OHAL sürecinde tutsakların yaşam hakkına yönelik saldırıların son örneği, İzmir’deki Aliağa Şakran 4 Nolu Hapishanesi’nde tutulan Wilson hastası Gıyasettin Sevmiş’ten 2 hafta haber alınamaması oldu.

dihaber’de yer alan habere göre, Gıyasettn Sevmiş 1 Haziran’da kaldırıldığı İzmir Yeşilyurt Atatürk Eğitim ve Araştırma Hastanesi’ndeki tedavisi yarıda kesilerek götürüldüğü hapishanede hücreye konuldu. Sevmiş, hem hastanedeki tedavisi hem de tekrar götürüldüğü hapishanede tüm girişimlere rağmen ailesi ile görüştürülmedi.
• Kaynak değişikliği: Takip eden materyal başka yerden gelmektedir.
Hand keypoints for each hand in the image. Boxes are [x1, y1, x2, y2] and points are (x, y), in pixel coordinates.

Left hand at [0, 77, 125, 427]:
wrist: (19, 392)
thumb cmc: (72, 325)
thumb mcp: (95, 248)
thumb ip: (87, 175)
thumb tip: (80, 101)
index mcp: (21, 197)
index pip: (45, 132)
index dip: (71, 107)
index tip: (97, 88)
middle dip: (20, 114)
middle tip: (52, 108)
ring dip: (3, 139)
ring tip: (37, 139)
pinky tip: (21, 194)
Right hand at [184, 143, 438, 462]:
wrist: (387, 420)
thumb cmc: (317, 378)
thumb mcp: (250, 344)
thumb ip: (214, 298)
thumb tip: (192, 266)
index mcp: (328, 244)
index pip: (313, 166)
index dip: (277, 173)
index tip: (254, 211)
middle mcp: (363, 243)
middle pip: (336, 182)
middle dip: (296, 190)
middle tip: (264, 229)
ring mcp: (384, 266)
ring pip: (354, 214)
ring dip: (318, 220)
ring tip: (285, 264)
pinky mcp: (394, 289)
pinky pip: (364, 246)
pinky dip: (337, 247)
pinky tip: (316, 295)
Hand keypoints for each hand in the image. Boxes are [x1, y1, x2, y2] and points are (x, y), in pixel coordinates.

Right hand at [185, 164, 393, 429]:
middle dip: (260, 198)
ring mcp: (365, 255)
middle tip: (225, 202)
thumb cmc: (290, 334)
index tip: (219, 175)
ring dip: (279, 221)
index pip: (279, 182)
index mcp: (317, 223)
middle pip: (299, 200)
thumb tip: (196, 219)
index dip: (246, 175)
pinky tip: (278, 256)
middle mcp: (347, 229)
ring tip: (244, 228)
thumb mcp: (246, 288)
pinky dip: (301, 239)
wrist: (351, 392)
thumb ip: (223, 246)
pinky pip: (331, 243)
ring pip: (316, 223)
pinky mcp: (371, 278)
Kardeşi İbrahim Sevmiş, 11 Haziran’da ağabeyinin olağan telefon görüşmesi olmasına rağmen kendilerini aramadığını belirterek, yaklaşık 2 haftadır ağabeyinden haber alamadıklarını söyledi. 12 Haziran’da görüşe gittiklerinde ise, “Bugün görüşü yok, savcılıktan izin alın” denilerek görüşün engellendiğini belirtti. 15 Haziran’daki görüş gününde, ailesi bir kez daha Sevmiş’le, önceden haber verilmemesine rağmen, “Görüş günü Pazartesi’ye alındı” denilerek görüştürülmedi. “Ağabeyim öldü mü kaldı mı haberimiz yok” diyen İbrahim Sevmiş, “Bilgi almak için ulaştığımız Şakran 4 No’lu Hapishanesi yetkilileri, ‘Savcılıktan izin alınmadığı sürece bilgi veremeyiz’ yanıtını verdiler” dedi.
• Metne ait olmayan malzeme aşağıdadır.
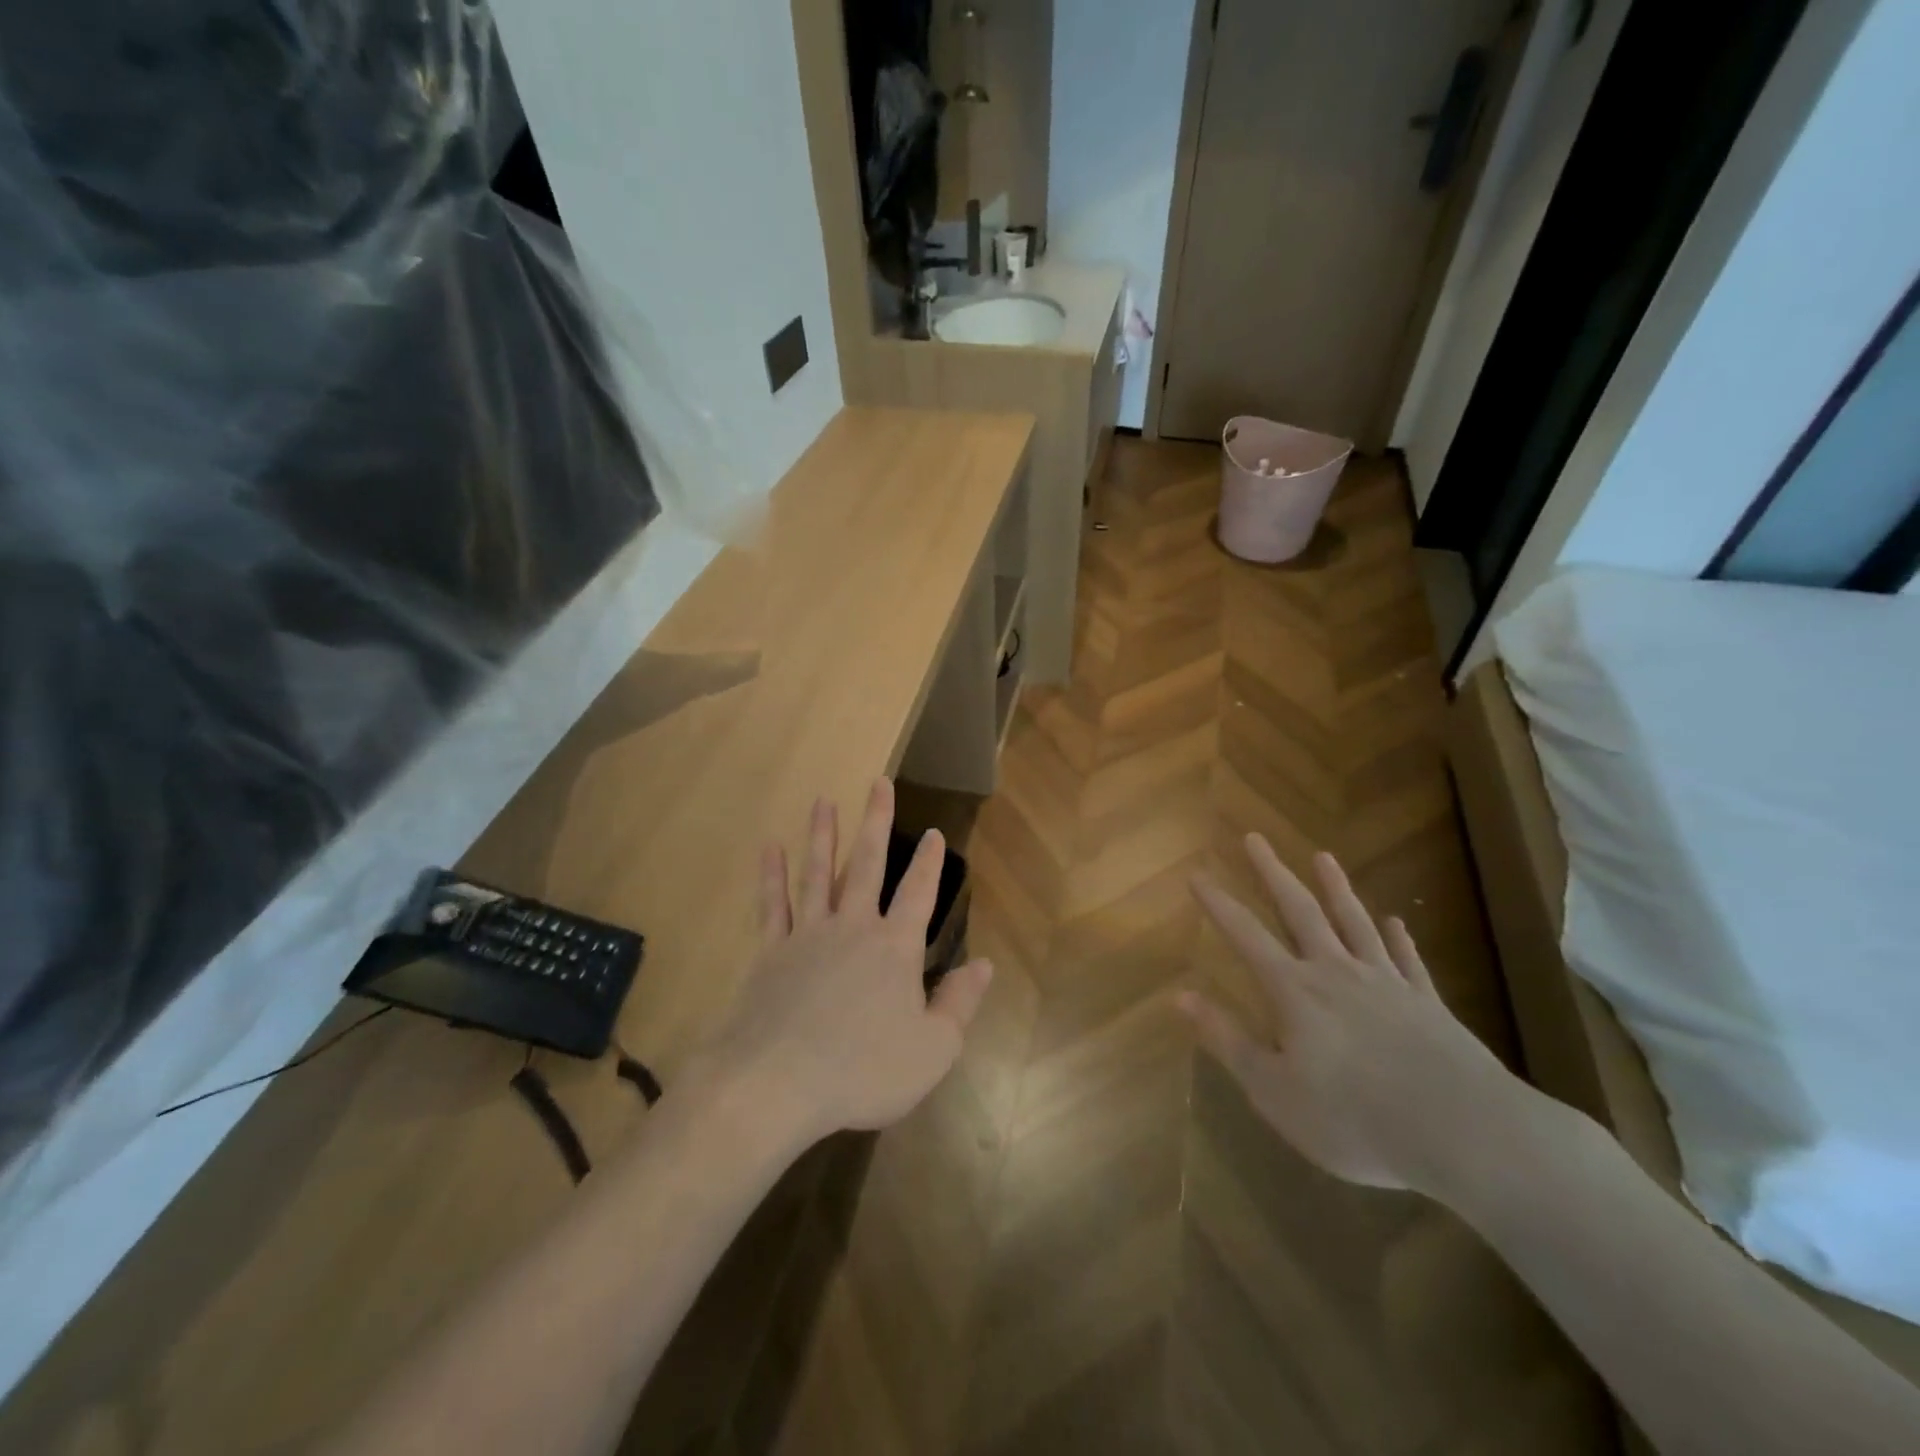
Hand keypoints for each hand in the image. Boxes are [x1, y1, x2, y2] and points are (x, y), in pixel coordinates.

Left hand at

Bir başka saldırı da Alanya’daki siyasi tutsaklara yönelik gerçekleştiriliyor. İzmir’deki Kırıklar F Tipi Kapalı Hapishanesi’nden, Alanya L Tipi Kapalı Hapishanesi’ne sürgün edilen 6 tutsak, her gün gardiyanların “Şehit olan asker ve polisimizin intikamını sizden alacağız” sözleriyle saldırıya uğruyor.

Tutsaklardan Ziya Özbay’ın ailesi tarafından İHD Ağrı Şubesi’ne yapılan başvuruda, gardiyanların çıplak arama dayatmasında bulunduğu vurgulandı. Çıplak aramayı kabul etmeyen tutsakların gardiyanlar tarafından darp edilerek hücreye gönderildiği ifade edilen başvuruda, 5 gün boyunca hücrede tutulan 6 tutuklunun hiçbir ihtiyacının karşılanmadığı belirtildi.
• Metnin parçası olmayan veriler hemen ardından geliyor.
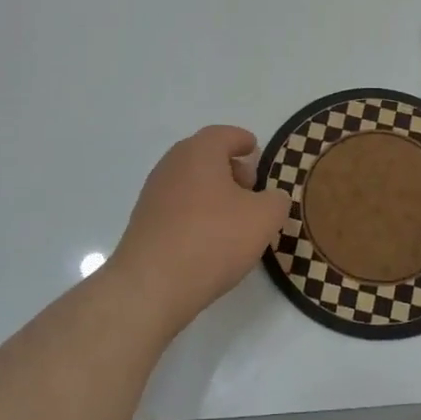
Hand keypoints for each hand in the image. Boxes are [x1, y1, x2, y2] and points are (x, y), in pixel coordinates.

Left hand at [106, 125, 292, 328]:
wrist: (151, 285)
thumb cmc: (213, 239)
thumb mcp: (264, 218)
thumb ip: (276, 200)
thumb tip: (271, 198)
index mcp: (199, 152)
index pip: (224, 134)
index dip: (243, 140)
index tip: (255, 150)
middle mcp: (172, 164)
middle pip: (205, 155)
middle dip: (230, 167)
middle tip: (250, 188)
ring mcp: (153, 193)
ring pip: (190, 181)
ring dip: (213, 191)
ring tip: (234, 219)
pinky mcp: (144, 221)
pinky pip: (177, 205)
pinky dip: (196, 211)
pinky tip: (209, 238)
Tutsaklardan Resul Sayan ile hapishanede görüşen baba Mustafa Sayan da “Oğlum hapishaneye getirildiğinde gardiyanlar tarafından işkenceye uğramış” dedi. Tutsakların bağımsızlar koğuşuna götürüldüğünü ancak bunu kabul etmedikleri için darp edildiklerini kaydeden baba Sayan, ardından ise tutsakların tek kişilik hücrelere konulduğunu dile getirdi.